Depression scores for the women participating in the traditional cardiac rehab dropped from 16.5 to 14.3 in 12 weeks, while scores in the augmented group dropped from 17.3 to 11.0 - "a significant decline compared to the traditional group," said Beckie.

After a 6-month follow-up, the traditional rehab group had an average score of 15.2 and those in the women-specific program had an average score of 13. Beckie said "we found that improvements in depressive symptoms were sustained at the 6-month follow-up in the augmented group while those in traditional cardiac rehab were essentially unchanged. This intervention also led to significantly better attendance and completion rates than those in the traditional cardiac rehabilitation program."
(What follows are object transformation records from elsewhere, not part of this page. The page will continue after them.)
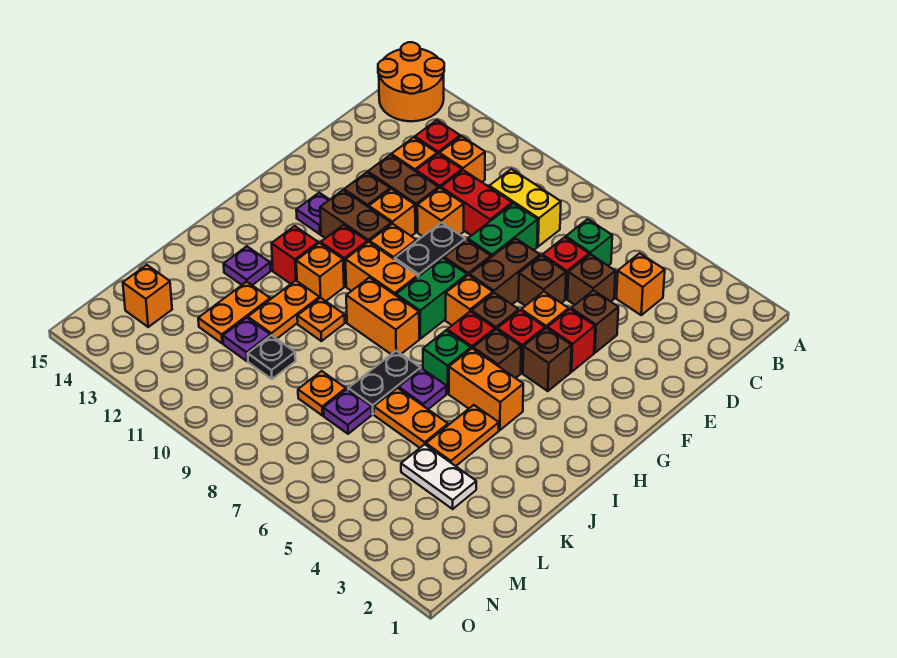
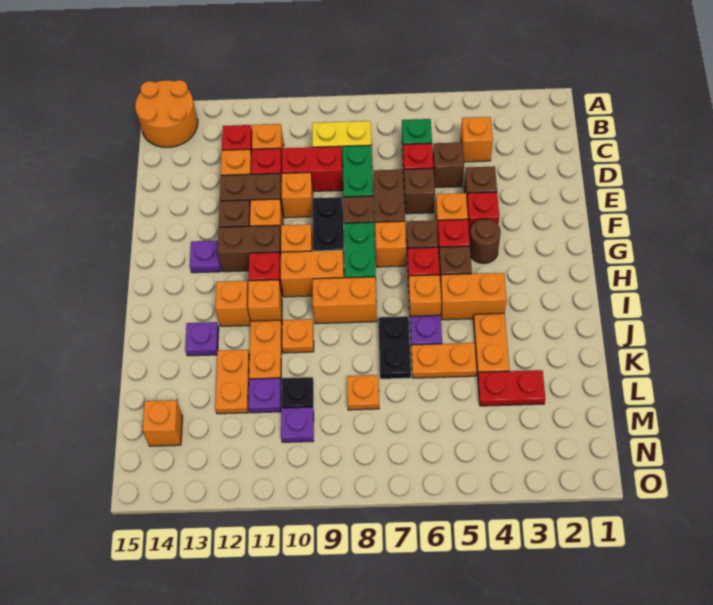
brown 1x1 brick [523,328,571,391] -> brown 1x1 round brick [470,219,501,264]
green 1x1 brick [423,331,471,394] -> orange 1x1 brick [409,275,441,316]
red 1x1 brick [272,226,318,284] -> orange 1x1 brick [215,281,250,326]
white 1x2 plate [401,444,476,509] -> red 1x2 plate [478,370,545,406]
purple 1x1 plate [323,389,372,434] -> purple 1x1 plate moved to [281,407,314,442]

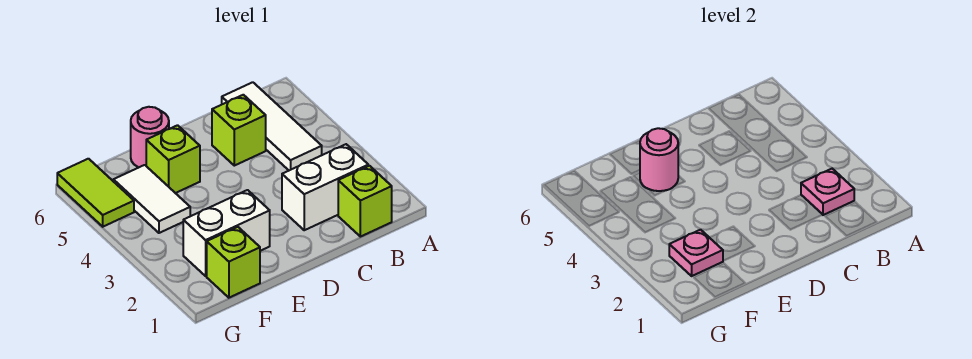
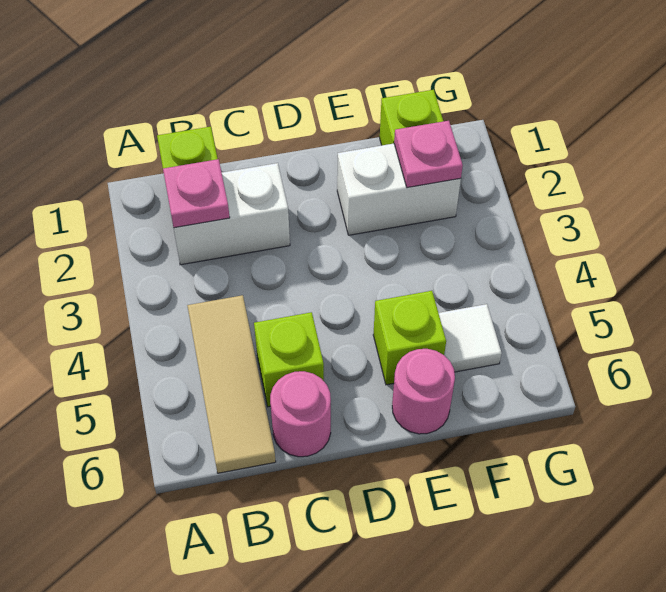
white 1x3 tile [222,82,322,170] -> tan 1x3 tile [187,295,276,473]
pink 1x1 round brick [640,128,678,191] -> pink 1x1 round brick moved to [270,371,331,457]
white 1x2 tile [113,165,190,233] -> white 1x1 tile [439,304,502,372]
lime 1x2 tile [57,159,134,227] -> none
The intervention was guided by the transtheoretical model of behavior change and was delivered with motivational interviewing clinical methods. The motivationally-enhanced intervention began with an assessment of their stage of motivational readiness to change regarding three behaviors: healthy eating, physical activity, and stress management. The investigators then applied appropriate stage-matched strategies to promote the uptake of health behaviors.

"The stage-matched intervention used in conjunction with motivational interviewing applied the patient-centered principles of expressing empathy, rolling with resistance to change, respecting patient autonomy and supporting self-efficacy for change" Beckie said.
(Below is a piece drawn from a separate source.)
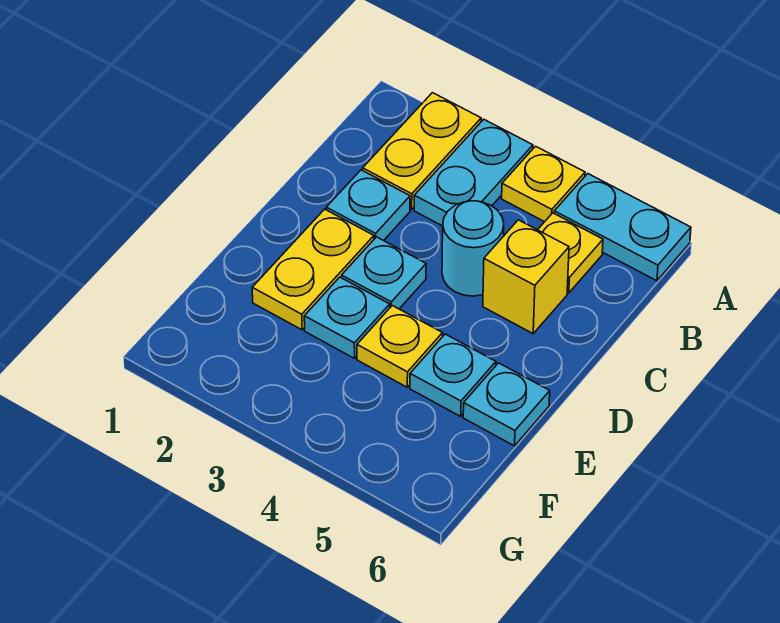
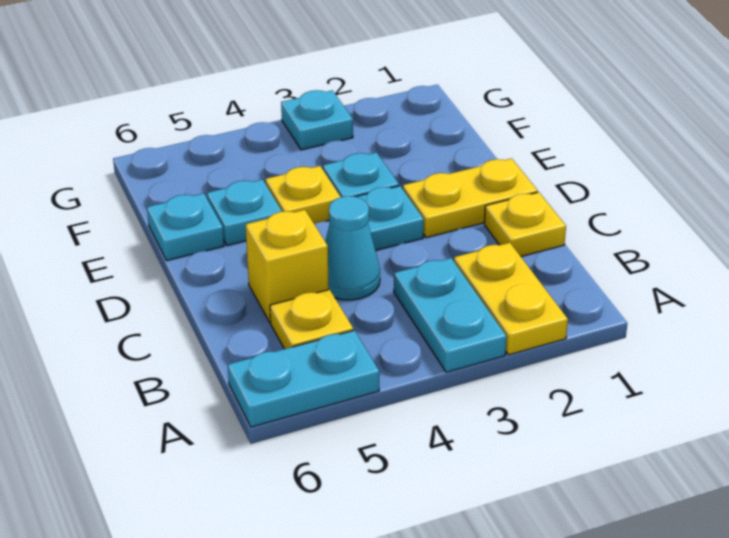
yellow 1x1 plate [502,146,585,222] -> yellow 1x1 plate moved to [484,192,566,256]
cyan 1x1 plate [326,170,410,241] -> cyan 1x1 plate moved to [281,90,353,150]
cyan 1x1 round brick [442,201,504,296] -> cyan 1x1 cone [325,196,380,300]
yellow 1x2 plate [252,209,374,330] -> yellow 1x2 plate turned to [403,158,538,238]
"We didn't push them if they weren't ready to make the changes," Beckie said. "We have found that if some patients receive long lists of behaviors they are expected to change immediately - such as quitting smoking, eating healthier, exercising regularly - they are overwhelmed. Pushing such patients who are not ready can lead them to tune out or drop out. Instead, for these women, we acknowledged their ambivalence about change and gave them strategies to move toward being ready by reinforcing their own motivations for changing. It's unrealistic to expect all patients to change their lifestyle all at once, right now in front of you."

The woman-centered program is a more individualized approach to rehabilitation.

"You can't treat everyone the same when it comes to changing health behaviors," she said. Beckie hopes these results will lead to symptoms of depression being assessed more often in women suffering from heart disease and to more motivationally augmented, women-specific rehabilitation options. The participants may not be completely representative of the national population because they all had health insurance.

Beckie's co-author is Jason Beckstead, Ph.D. Author disclosures are on the abstract.

he National Institute of Nursing Research funded the 5-year study.